## [What is expected]
Every line from the top of the records below through the one containing "X15240Y220460D03*" must be copied exactly, and the pictures must not be.

· · ·

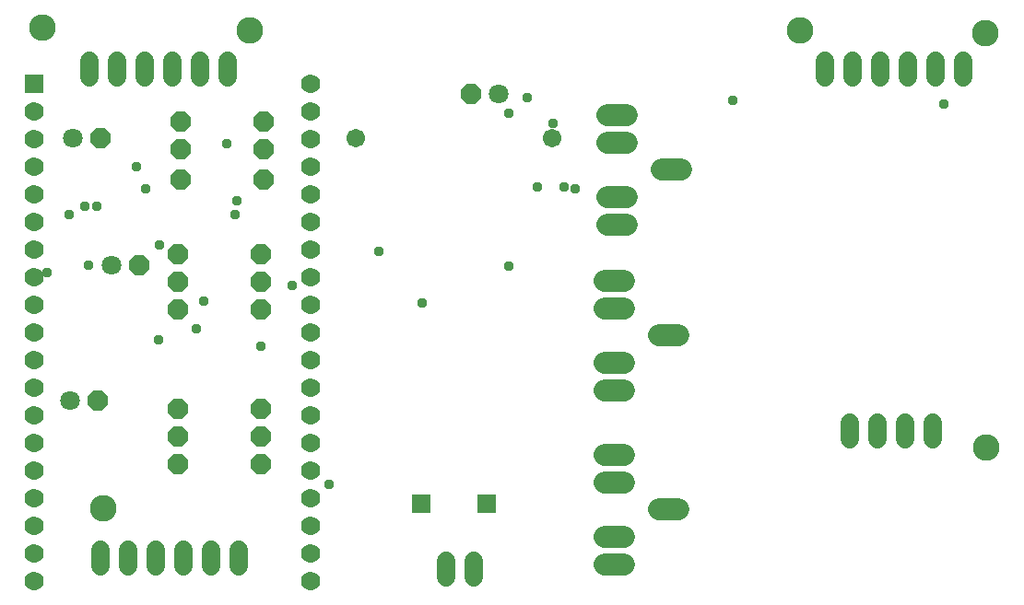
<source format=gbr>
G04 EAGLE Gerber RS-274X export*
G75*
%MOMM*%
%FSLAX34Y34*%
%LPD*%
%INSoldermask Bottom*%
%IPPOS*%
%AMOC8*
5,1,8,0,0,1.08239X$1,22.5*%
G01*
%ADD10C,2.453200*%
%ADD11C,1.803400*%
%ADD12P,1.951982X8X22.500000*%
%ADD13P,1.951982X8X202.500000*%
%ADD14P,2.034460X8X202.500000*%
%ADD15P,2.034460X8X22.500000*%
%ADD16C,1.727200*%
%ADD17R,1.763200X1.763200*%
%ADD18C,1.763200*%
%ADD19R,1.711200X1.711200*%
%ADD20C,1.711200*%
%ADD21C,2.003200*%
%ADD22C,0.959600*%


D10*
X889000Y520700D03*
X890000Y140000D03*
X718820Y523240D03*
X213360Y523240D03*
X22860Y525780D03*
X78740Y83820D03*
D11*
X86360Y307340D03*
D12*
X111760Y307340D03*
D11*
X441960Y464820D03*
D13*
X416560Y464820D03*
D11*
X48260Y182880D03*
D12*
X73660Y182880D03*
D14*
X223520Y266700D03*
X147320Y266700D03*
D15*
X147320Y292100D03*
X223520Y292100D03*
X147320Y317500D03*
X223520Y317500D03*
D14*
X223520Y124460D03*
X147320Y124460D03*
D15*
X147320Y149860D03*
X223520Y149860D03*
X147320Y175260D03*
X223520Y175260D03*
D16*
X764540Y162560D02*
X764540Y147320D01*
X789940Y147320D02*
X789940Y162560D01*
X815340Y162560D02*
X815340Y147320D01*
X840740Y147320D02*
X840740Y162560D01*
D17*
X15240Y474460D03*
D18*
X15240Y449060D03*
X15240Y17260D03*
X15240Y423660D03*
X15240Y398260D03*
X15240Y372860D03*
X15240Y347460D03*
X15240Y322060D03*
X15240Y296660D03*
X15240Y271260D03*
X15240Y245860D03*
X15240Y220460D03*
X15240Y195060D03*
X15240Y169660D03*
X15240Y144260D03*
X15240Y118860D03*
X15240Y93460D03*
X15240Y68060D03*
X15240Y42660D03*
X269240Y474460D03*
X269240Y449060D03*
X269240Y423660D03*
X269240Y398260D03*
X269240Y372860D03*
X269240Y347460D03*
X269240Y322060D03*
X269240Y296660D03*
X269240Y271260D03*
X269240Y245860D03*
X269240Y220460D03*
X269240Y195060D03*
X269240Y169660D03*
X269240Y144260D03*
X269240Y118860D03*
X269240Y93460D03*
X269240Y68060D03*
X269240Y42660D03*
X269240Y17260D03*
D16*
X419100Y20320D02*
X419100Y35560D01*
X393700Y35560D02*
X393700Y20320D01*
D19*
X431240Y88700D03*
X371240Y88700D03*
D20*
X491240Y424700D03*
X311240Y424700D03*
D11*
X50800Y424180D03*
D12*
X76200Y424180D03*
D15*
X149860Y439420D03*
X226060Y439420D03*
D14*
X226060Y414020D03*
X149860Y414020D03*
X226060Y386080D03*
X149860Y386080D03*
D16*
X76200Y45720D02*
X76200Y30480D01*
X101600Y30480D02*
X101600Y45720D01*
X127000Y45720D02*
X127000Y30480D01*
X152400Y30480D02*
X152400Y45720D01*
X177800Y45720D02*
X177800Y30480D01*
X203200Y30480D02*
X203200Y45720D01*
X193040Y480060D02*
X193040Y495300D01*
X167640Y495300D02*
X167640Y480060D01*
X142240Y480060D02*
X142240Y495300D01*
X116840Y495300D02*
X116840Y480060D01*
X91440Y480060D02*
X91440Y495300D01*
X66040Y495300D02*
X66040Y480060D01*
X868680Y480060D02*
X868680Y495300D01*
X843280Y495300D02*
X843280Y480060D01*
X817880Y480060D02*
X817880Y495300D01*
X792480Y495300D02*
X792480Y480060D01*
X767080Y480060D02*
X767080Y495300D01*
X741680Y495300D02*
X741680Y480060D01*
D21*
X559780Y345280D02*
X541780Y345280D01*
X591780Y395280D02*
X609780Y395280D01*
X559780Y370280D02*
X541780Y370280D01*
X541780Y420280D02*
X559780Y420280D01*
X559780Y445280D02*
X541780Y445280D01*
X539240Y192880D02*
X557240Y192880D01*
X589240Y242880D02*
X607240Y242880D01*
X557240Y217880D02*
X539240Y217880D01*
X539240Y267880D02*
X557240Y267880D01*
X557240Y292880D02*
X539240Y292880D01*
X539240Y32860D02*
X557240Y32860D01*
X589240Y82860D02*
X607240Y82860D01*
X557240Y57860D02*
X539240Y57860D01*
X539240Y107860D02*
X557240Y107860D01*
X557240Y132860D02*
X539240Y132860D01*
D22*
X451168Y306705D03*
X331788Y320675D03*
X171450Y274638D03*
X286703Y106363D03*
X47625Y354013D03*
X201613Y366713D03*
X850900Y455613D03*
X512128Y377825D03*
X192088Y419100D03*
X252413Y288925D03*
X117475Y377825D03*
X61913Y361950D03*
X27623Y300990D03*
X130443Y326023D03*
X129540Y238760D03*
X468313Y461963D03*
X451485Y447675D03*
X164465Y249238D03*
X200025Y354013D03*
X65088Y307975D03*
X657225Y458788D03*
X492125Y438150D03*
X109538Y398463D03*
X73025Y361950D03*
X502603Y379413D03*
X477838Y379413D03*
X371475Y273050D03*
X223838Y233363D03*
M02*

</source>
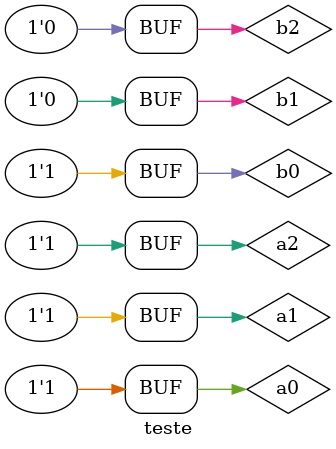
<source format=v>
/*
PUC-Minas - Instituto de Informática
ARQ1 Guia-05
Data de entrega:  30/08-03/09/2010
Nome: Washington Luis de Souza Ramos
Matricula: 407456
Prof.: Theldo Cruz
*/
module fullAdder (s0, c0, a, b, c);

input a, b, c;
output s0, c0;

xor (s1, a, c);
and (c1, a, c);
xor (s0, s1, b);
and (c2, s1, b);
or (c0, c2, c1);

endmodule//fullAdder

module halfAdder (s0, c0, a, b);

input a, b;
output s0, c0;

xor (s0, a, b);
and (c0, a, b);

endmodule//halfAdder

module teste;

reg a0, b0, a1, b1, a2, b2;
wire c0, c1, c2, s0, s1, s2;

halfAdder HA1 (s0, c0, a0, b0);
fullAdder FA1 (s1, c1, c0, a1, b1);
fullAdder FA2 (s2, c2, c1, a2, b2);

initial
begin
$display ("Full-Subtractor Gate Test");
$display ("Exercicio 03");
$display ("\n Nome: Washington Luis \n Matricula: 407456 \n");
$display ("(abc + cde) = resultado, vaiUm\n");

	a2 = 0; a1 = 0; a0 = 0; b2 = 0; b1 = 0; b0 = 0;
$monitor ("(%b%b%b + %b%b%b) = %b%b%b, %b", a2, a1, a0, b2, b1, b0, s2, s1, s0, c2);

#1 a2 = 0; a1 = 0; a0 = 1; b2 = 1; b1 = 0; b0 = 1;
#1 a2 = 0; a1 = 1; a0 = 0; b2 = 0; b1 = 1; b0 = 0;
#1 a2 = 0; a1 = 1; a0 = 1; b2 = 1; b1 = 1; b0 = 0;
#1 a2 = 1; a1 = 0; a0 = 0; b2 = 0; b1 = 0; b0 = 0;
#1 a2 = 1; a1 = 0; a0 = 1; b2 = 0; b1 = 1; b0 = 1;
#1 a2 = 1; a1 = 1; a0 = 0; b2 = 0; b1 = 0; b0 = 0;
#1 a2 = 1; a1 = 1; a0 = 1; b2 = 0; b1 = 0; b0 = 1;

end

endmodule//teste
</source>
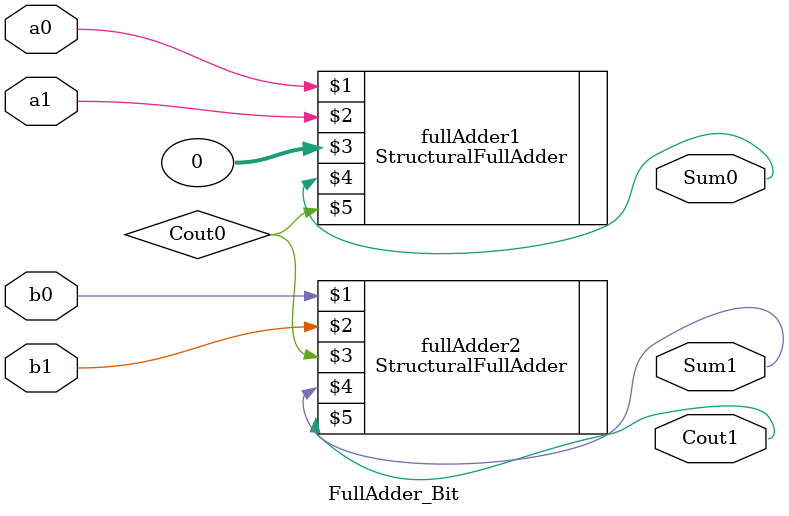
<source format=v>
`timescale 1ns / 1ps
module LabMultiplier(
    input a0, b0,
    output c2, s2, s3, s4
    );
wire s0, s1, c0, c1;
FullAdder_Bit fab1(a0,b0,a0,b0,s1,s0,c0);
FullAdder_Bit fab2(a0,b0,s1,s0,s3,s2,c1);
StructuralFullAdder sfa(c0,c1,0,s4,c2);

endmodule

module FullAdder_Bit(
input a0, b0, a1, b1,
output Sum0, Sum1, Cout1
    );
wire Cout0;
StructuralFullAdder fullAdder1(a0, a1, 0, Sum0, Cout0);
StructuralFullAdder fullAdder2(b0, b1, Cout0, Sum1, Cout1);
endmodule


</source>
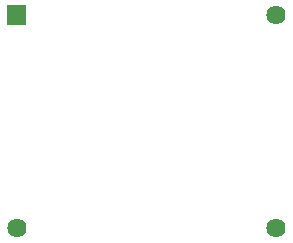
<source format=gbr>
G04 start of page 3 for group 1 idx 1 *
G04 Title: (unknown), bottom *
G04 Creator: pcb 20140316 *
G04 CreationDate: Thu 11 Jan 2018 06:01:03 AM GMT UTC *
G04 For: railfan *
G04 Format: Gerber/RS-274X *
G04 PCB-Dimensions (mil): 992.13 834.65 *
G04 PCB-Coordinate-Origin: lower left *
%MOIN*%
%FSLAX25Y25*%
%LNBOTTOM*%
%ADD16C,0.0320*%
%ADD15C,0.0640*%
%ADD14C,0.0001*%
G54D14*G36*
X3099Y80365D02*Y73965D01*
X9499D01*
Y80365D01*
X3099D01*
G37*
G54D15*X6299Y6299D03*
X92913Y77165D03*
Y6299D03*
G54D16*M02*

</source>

· · ·

## [Answer space]
<source format=gbr>
G04 EAGLE Gerber RS-274X export*
G75*
%MOMM*%
%FSLAX34Y34*%
%LPD*%
%INSoldermask Bottom*%
%IPPOS*%
%AMOC8*
5,1,8,0,0,1.08239X$1,22.5*%
G01*
%ADD10C,2.453200*%
%ADD11C,1.803400*%
%ADD12P,1.951982X8X22.500000*%
%ADD13P,1.951982X8X202.500000*%
%ADD14P,2.034460X8X202.500000*%
%ADD15P,2.034460X8X22.500000*%
%ADD16C,1.727200*%
%ADD17R,1.763200X1.763200*%
%ADD18C,1.763200*%
%ADD19R,1.711200X1.711200*%
%ADD20C,1.711200*%
%ADD21C,2.003200*%
%ADD22C,0.959600*%


D10*
X889000Y520700D03*
X890000Y140000D03*
X718820Y523240D03*
X213360Y523240D03*
X22860Y525780D03*
X78740Y83820D03*
D11*
X86360Y307340D03*
D12*
X111760Y307340D03*
D11*
X441960Y464820D03*
D13*
X416560Y464820D03*
D11*
X48260Y182880D03*
D12*
X73660Y182880D03*
D14*
X223520Y266700D03*
X147320Y266700D03*
D15*
X147320Y292100D03*
X223520Y292100D03*
X147320Y317500D03*
X223520Y317500D03*
D14*
X223520Y124460D03*
X147320Y124460D03*
D15*
X147320Y149860D03*
X223520Y149860D03*
X147320Y175260D03*
X223520Y175260D03*
D16*
X764540Y162560D02*
X764540Y147320D01*
X789940Y147320D02*
X789940Y162560D01*
X815340Y162560D02*
X815340Y147320D01*
X840740Y147320D02*
X840740Y162560D01*
D17*
X15240Y474460D03*
D18*
X15240Y449060D03*
X15240Y17260D03*
X15240Y423660D03*
X15240Y398260D03*
X15240Y372860D03*
X15240Y347460D03*
X15240Y322060D03*
X15240Y296660D03*
X15240Y271260D03*
X15240Y245860D03*
X15240Y220460D03*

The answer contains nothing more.